The N-shaped Kuznets curve

A scatter of regional inequality against (log) GDP per capita, with a LOESS smoother, reveals the rise–fall–rise directly:

ex.explore_scatter_plot(
    df, x="log_gdp_pc", y="gini_regional", color="continent", size="population", loess=1
).fig

Statistical evidence

Because kuznets is a country–year panel, the regression absorbs two-way (country + year) fixed effects — the natural specification for panel data, controlling for every time-invariant country trait and every common annual shock. A cubic in (log) GDP per capita still recovers the N within country — the cubic term is positive and significant — with standard errors clustered by country:

ex.analyze_regression_table(
    df,
    dvs="gini_regional",
    idvs=["log_gdp_pc", "log_gdp_pc_sq", "log_gdp_pc_cu"],
    feffects=["country", "year"],
    clusters=["country"],
).etable

	gini_regional
	(1)
coef
log_gdp_pc	6.411*** (0.210)
log_gdp_pc_sq	-0.715*** (0.023)
log_gdp_pc_cu	0.026*** (0.001)
fe
year	x
country	x
stats
Observations	880
R²	0.874
Significance levels: * p < 0.05, p < 0.01, * p < 0.001. Format of coefficient cell: Coefficient (Std. Error)

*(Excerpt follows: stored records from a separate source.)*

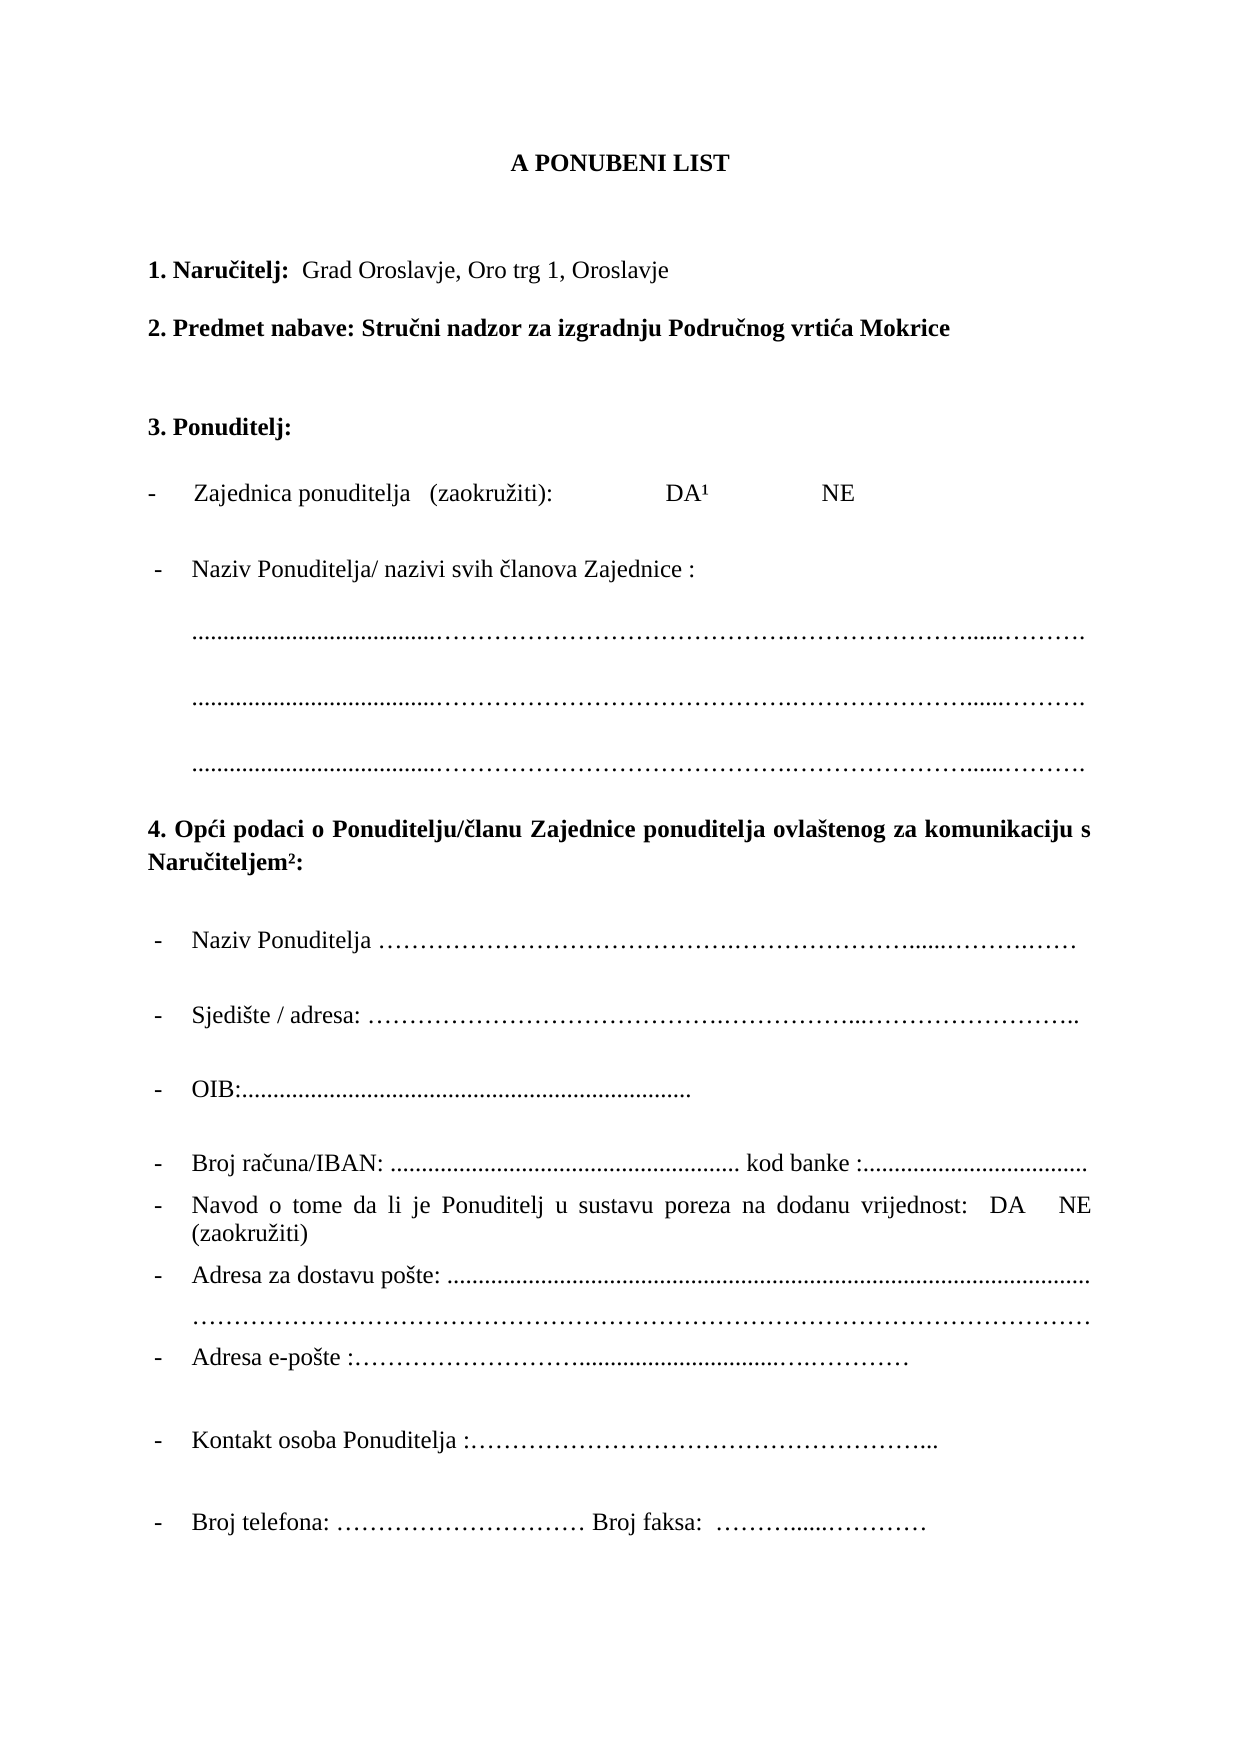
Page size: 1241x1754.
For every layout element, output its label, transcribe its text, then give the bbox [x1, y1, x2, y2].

list Kontakt osoba Ponuditelja :………………………………………………... [154, 1425, 1093, 1453]
text 3. Ponuditelj: [148, 412, 1093, 441]
text .......................................…………………………………….…………………......………. [191, 682, 1093, 711]
list Sjedište / adresa: …………………………………….……………...…………………….. [154, 1000, 1093, 1029]
list Broj telefona: ………………………… Broj faksa: ………......………… [154, 1507, 1093, 1536]
list Navod o tome da li je Ponuditelj u sustavu poreza na dodanu vrijednost: DA NE (zaokružiti) [154, 1190, 1093, 1247]
list OIB:........................................................................ [154, 1074, 1093, 1103]
text 2. Predmet nabave: Stručni nadzor za izgradnju Područnog vrtića Mokrice [148, 313, 1093, 342]
list Naziv Ponuditelja …………………………………….…………………......……….…… [154, 926, 1093, 954]
list Broj računa/IBAN: ........................................................ kod banke :.................................... [154, 1148, 1093, 1177]
list Naziv Ponuditelja/ nazivi svih članova Zajednice : [154, 554, 1093, 583]
list Adresa e-pošte :………………………................................….………… [154, 1342, 1093, 1371]
text - Zajednica ponuditelja (zaokružiti): DA¹ NE [148, 478, 1093, 507]
text A PONUBENI LIST [148, 148, 1093, 176]
text .......................................…………………………………….…………………......………. [191, 748, 1093, 777]
list Adresa za dostavu pošte: ....................................................................................................... [154, 1260, 1093, 1288]
text .......................................…………………………………….…………………......………. [191, 616, 1093, 645]
text 4. Opći podaci o Ponuditelju/članu Zajednice ponuditelja ovlaštenog za komunikaciju s Naručiteljem²: [148, 814, 1093, 876]
text 1. Naručitelj: Grad Oroslavje, Oro trg 1, Oroslavje [148, 255, 1093, 284]
text ……………………………………………………………………………………………… [191, 1301, 1093, 1330]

Launching the app on kuznets

The dataset ships a preset configuration that opens an app directly on the curve:

from expdpy.streamlit_app import ExploreApp
from expdpy.data import load_kuznets, load_kuznets_data_def, get_config

ExploreApp(load_kuznets(), df_def=load_kuznets_data_def(), config_list=get_config("kuznets"))

When launched without data, the bundled Streamlit apps default to this dataset in their picker.